## Tareas requeridas
[1] Según el fragmento sobre las emociones del fútbol, ¿con qué se cura la derrota?
[2] Cita textualmente el pasaje del fragmento sobre las emociones del fútbol que empieza con "Además de la" y continúa hasta "se alcance antes.".

## Fragmento seleccionado
· · ·
El fútbol es un producto que se consume de forma directa. Va desde el césped a la grada o al público en general sin que intervenga nadie por medio. Lo que se ve es lo que se absorve, lo que se siente es producto de dos corrientes, la que proviene del campo de fútbol y nos activa nuestra sensibilidad hacia este deporte y la que va desde el público hacia el césped y que a veces llega, la del estadio y otras veces se intuye, quienes ven los partidos por TV. Ambas corrientes son generadoras de sentimientos, que son los que nacen del propio juego. Los jugadores vibran como consecuencia de las sensaciones y activaciones que les produce el juego en su conjunto, sufren y disfrutan de todo lo que acontece sobre el terreno de juego y además del propio gusto por el trabajo que se desarrolla, al final, como consecuencia de lo acontecido en el juego, se generan sensaciones que variarán en función del resultado final y además, del resultado individual de la participación particular de cada uno en el contexto del partido.
Los ganadores se verán inundados de una sensación de bienestar y de placer que se multiplicará si el partido ha tenido una trascendencia superior, díganse finales ganadas, derbi ante el máximo rival histórico, etc.
Los perdedores por el contrario soportarán la negatividad de la derrota, nada consuela después de un partido perdido, a pesar de que alrededor del jugador se encuentren personas que intenten relativizar las consecuencias puntuales de la derrota con el objetivo de reducir el impacto y sobre todo de apaciguar el ánimo. La derrota sólo se cura con tiempo o con otra victoria inmediata, mientras tanto, en función del grado de compromiso de cada uno, la insatisfacción interior se irá manteniendo en el tiempo e incidiendo en el ánimo.
Además de la sensación victoriosa o derrotista, el jugador vive sus propias sensaciones particulares.
Cuando juega bien, o siente que ha jugado bien, cuando marca goles o cuando su papel ha sido destacado en su entorno más cercano, las sensaciones del fútbolista son de satisfacción y orgullo interno. En caso de victoria, esta sensación particular incrementa el nivel de placer y satisfacción propio de una victoria. En caso de una derrota, el saber que uno ha realizado su trabajo bien hecho, que lo ha dado todo y que no puede personalmente reprocharse nada, hace que la amargura de haber perdido no sea tanta y la relativización de la derrota se alcance antes.
· · ·
## Material de origen
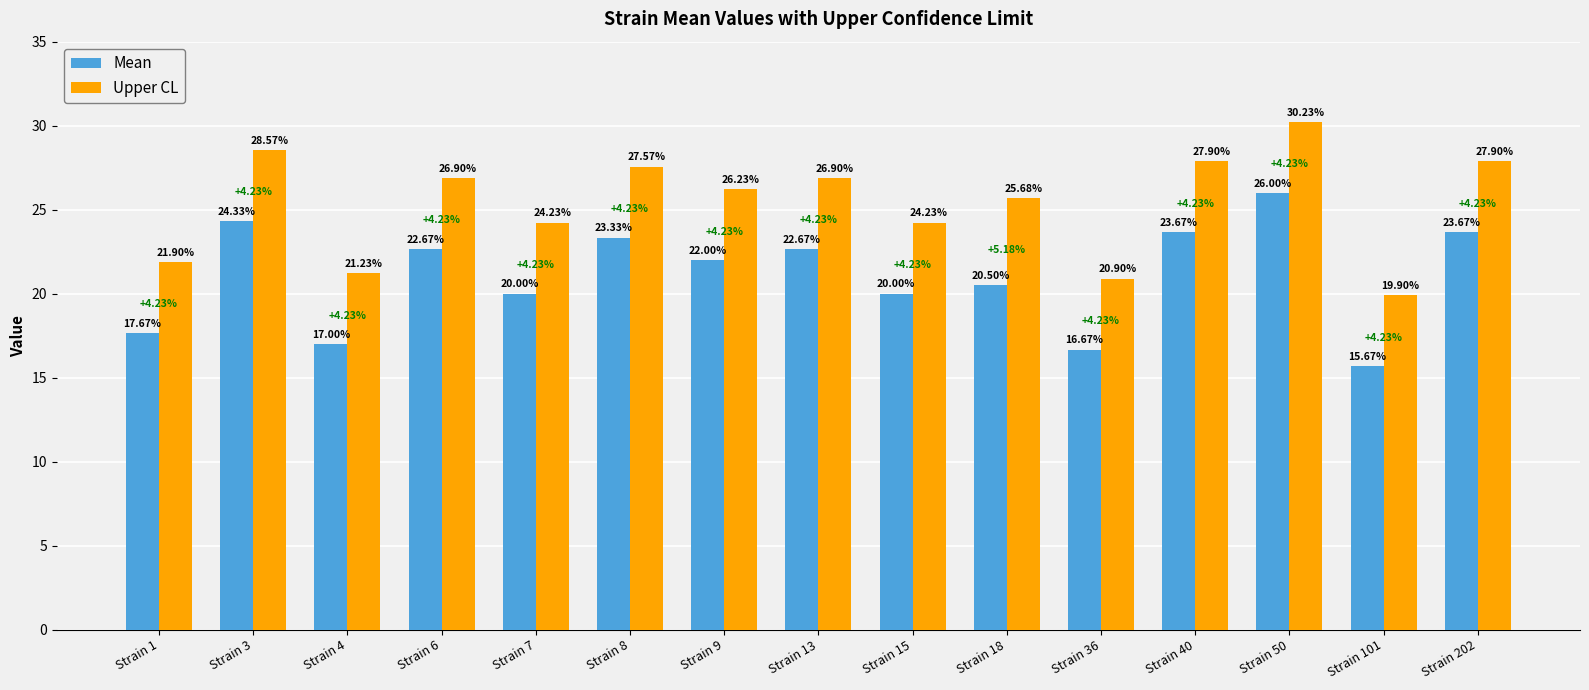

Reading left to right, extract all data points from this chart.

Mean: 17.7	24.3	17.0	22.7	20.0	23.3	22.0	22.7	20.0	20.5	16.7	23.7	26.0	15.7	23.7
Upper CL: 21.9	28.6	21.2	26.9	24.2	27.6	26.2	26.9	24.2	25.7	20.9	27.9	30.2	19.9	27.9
· · ·
## Respuestas del ejercicio
[1] La derrota solo se cura con tiempo o con otra victoria inmediata.

[2]
Además de la sensación victoriosa o derrotista, el jugador vive sus propias sensaciones particulares.
Cuando juega bien, o siente que ha jugado bien, cuando marca goles o cuando su papel ha sido destacado en su entorno más cercano, las sensaciones del fútbolista son de satisfacción y orgullo interno. En caso de victoria, esta sensación particular incrementa el nivel de placer y satisfacción propio de una victoria. En caso de una derrota, el saber que uno ha realizado su trabajo bien hecho, que lo ha dado todo y que no puede personalmente reprocharse nada, hace que la amargura de haber perdido no sea tanta y la relativización de la derrota se alcance antes.